Resource for representative nucleotide changes for Nextstrain clades

Hello all,

Firstly, thanks for the contribution to the field with Nextstrain and all the associated resources!

We would like to use Nextstrain resources in our project, and I have been digging into your resources for a while.

However, after spending quite a lot of hours (please excuse me if my words are conceptually not so correct as I’m a newbie in the virus world), I do not seem to understand how I can create a resource that contains all the mutations that each Nextstrain clade contains for SARS-CoV-2. Here I must state that I am not looking for defining mutations like Nextstrain uses for augur clades to define clades on the tree: ncov/defaults/clades.tsv at master · nextstrain/ncov · GitHub.
What I am looking for is a set of all the mutations that each clade contains.
In Nextclade CLI, I came across tree.json for SARS-CoV-2 among dataset files.
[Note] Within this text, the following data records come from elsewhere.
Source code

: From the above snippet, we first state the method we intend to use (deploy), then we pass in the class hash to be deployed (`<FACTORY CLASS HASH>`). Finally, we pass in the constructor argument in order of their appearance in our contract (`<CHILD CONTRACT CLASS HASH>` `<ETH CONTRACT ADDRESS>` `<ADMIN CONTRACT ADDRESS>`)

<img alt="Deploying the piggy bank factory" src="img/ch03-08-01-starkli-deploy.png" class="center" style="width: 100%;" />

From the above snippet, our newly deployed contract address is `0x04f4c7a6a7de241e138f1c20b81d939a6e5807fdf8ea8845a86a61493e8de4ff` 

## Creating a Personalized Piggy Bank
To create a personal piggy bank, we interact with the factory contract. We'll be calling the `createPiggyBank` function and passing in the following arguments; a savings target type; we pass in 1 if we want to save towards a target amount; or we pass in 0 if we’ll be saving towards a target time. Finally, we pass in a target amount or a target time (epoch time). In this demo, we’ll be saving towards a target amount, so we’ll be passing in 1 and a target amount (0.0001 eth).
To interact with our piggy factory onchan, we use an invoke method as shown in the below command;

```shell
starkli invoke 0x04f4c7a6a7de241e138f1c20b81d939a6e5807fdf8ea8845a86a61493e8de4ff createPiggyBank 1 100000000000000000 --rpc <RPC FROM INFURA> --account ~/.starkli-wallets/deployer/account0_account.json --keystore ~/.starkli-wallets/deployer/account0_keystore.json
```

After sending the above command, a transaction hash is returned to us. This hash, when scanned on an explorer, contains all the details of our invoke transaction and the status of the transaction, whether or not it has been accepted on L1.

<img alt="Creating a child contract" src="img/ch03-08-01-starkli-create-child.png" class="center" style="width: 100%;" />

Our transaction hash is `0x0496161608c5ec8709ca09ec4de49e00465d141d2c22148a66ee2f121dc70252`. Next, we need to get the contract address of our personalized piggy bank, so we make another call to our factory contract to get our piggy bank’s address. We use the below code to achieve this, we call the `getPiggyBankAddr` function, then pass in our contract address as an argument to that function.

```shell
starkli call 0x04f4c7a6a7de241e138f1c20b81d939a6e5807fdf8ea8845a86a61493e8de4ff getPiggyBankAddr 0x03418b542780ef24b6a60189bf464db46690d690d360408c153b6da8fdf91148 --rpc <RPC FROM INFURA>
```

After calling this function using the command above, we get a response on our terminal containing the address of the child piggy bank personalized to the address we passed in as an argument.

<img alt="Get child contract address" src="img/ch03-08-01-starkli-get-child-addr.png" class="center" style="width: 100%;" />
It seems to contain all clades with nucleotide changes but I have realized it’s not inclusive enough when I compared individual clades with the mutations shown in covariants.org plus it’s also not the same with what’s offered with clades.tsv.
I have looked up a lot and I did not find a resource that I could extract all mutations for each clade.
I would be very glad if anybody could give me any ideas or some insights on my problem.

Thank you in advance!

To obtain the mutations of a particular clade from the tree.json, you need to accumulate all mutations on the path from the root to the sequence/node of interest. This then includes all mutations and deletion, but not the insertions.

another resource would be the pango-lineage consensus sequences maintained by @corneliusroemer

If you compare these to the reference, you can read off all mutations.